By analyzing existing cross correlation between Curtiss Wright and Boeing Co, you can compare the effects of market volatilities on Curtiss Wright and Boeing and check how they will diversify away market risk if combined in the same portfolio for a given time horizon. You can also utilize pair trading strategies of matching a long position in Curtiss Wright with a short position of Boeing. Check out your portfolio center. Please also check ongoing floating volatility patterns of Curtiss Wright and Boeing.
Diversification Opportunities for Curtiss Wright and Boeing
-0.64 | Correlation Coefficient |
Excellent diversification
The 3 months correlation between Curtiss and Boeing is -0.64. Overlapping area represents the amount of risk that can be diversified away by holding Curtiss Wright and Boeing Co in the same portfolio, assuming nothing else is changed. The correlation between historical prices or returns on Boeing and Curtiss Wright is a relative statistical measure of the degree to which these equity instruments tend to move together. The correlation coefficient measures the extent to which returns on Curtiss Wright are associated (or correlated) with Boeing. Values of the correlation coefficient range from -1 to +1, where. The correlation of zero (0) is possible when the price movement of Boeing has no effect on the direction of Curtiss Wright i.e., Curtiss Wright and Boeing go up and down completely randomly.
Pair Corralation between Curtiss Wright and Boeing
Allowing for the 90-day total investment horizon Curtiss Wright is expected to generate 2.85 times less return on investment than Boeing. In addition to that, Curtiss Wright is 1.38 times more volatile than Boeing Co. It trades about 0.06 of its total potential returns per unit of risk. Boeing Co is currently generating about 0.24 per unit of volatility. If you would invest 5,415 in Boeing Co on September 23, 2024 and sell it today you would earn a total of 750.00 from holding Boeing Co or generate 13.85% return on investment over 90 days.
Time Period | 3 Months [change] |
Direction | Moves Against |
Strength | Weak |
Accuracy | 60.0% |
Values | Daily Returns |
Curtiss Wright vs.

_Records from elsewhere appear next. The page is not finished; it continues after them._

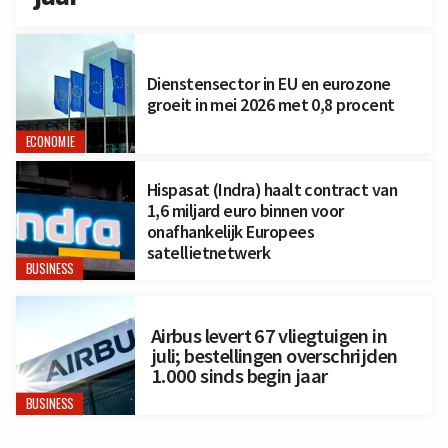
Dienstensector in EU en eurozone
groeit in mei 2026 met 0,8 procent
ECONOMIE
Hispasat (Indra) haalt contract van
1,6 miljard euro binnen voor
onafhankelijk Europees
satellietnetwerk
BUSINESS
Airbus levert 67 vliegtuigen in
juli; bestellingen overschrijden
1.000 sinds begin jaar
BUSINESS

Boeing Co
Performance |
Timeline |
Curtiss Wright |
Boeing |
Curtiss Wright and Boeing Volatility Contrast
Predicted Return Density |
Returns |
Pair Trading with Curtiss Wright and Boeing
The main advantage of trading using opposite Curtiss Wright and Boeing positions is that it hedges away some unsystematic risk. Because of two separate transactions, even if Curtiss Wright position performs unexpectedly, Boeing can make up some of the losses. Pair trading also minimizes risk from directional movements in the market. For example, if an entire industry or sector drops because of unexpected headlines, the short position in Boeing will offset losses from the drop in Boeing's long position.Curtiss Wright vs. Ehang Holdings | Curtiss Wright vs. GE Aerospace | Curtiss Wright vs. Planet Labs PBC | Curtiss Wright vs. Draganfly |
Check out your portfolio center.Note that this page's information should be used as a complementary analysis to find the right mix of equity instruments to add to your existing portfolios or create a brand new portfolio. You can also try the Bollinger Bands module to use Bollinger Bands indicator to analyze target price for a given investing horizon.